The definition states that the union of the sets A and B is the set that contains those elements that are either in A or in B or in both. What you are stating is probably a theorem derived from the definition. Anyway, my discrete structures professor and the author of the textbook both seem to agree that the statement (A u B) c= (A u B u C)
: needs to be proven, even though it is painfully obvious that it is true. I guess the point is to teach how to construct a formal proof, step by logical step.
let x be in AUB. then AUB is a set. Let C be a set. then Then if x is in (AUB)UC, then by (your own) definition, x is either in (AUB) or x is in C or x is in both. period. Since we know (if you like: "by construction") x is in (AUB) we are done. period. straight from the definition.
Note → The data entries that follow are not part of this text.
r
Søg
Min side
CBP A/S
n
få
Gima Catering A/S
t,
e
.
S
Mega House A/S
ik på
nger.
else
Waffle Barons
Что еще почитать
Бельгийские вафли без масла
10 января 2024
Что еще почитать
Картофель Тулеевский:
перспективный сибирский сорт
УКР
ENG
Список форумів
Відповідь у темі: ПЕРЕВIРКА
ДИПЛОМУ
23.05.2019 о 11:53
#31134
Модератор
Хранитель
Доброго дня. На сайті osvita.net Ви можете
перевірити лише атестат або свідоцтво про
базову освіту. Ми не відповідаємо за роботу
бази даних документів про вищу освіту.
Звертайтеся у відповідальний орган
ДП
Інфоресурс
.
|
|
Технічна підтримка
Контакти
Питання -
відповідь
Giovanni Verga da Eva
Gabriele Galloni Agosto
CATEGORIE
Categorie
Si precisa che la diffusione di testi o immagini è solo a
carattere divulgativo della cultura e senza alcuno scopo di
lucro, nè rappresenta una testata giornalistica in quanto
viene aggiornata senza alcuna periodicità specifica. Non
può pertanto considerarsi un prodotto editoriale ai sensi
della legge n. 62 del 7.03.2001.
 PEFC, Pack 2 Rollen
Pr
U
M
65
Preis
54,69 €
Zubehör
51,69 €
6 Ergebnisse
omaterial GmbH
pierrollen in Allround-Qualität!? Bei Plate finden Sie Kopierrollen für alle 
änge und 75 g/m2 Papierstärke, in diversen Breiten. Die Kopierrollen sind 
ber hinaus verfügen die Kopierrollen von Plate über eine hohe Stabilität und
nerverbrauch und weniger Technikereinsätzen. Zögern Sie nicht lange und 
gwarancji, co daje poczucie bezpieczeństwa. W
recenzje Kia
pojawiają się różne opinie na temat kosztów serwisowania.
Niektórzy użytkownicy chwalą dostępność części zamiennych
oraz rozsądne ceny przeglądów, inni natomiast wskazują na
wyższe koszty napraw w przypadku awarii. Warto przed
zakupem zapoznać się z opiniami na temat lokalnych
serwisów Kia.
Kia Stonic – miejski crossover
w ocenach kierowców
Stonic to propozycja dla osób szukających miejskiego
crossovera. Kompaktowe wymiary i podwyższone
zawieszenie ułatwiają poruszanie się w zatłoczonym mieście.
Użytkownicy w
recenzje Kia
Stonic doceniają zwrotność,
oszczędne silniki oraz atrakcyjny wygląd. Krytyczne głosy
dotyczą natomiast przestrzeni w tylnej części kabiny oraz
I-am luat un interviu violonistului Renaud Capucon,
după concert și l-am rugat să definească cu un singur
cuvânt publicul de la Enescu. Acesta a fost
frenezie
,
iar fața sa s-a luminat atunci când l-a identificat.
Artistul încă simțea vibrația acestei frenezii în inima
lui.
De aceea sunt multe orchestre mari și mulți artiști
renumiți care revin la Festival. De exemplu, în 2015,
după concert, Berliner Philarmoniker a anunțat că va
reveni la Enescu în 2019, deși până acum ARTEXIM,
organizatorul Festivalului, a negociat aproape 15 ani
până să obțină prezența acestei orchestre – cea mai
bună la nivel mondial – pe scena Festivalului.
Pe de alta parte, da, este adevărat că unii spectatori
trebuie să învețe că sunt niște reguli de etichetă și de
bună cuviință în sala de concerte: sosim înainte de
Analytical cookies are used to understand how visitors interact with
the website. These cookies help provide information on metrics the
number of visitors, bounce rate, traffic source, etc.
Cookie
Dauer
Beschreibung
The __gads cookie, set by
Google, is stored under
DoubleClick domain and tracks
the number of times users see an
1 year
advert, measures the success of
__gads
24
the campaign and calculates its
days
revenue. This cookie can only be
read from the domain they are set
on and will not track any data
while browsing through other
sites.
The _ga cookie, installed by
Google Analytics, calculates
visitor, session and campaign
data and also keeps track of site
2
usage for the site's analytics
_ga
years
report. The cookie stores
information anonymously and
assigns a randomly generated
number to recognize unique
However, if your professor wants a proof of a trivial statement, let D = AUB and let x be in D. then by definition, x is in DUC for any set C. And by substitution, X is in (AUB)UC
: Anyway, I did find something that allows the step that was worrying me. Since "P -> P v Q" is a tautology, (P v Q) -> (P v Q) v X (or any other proposition), so (X e A) v (X e B) => (X e A) v (X e B) v (X e C)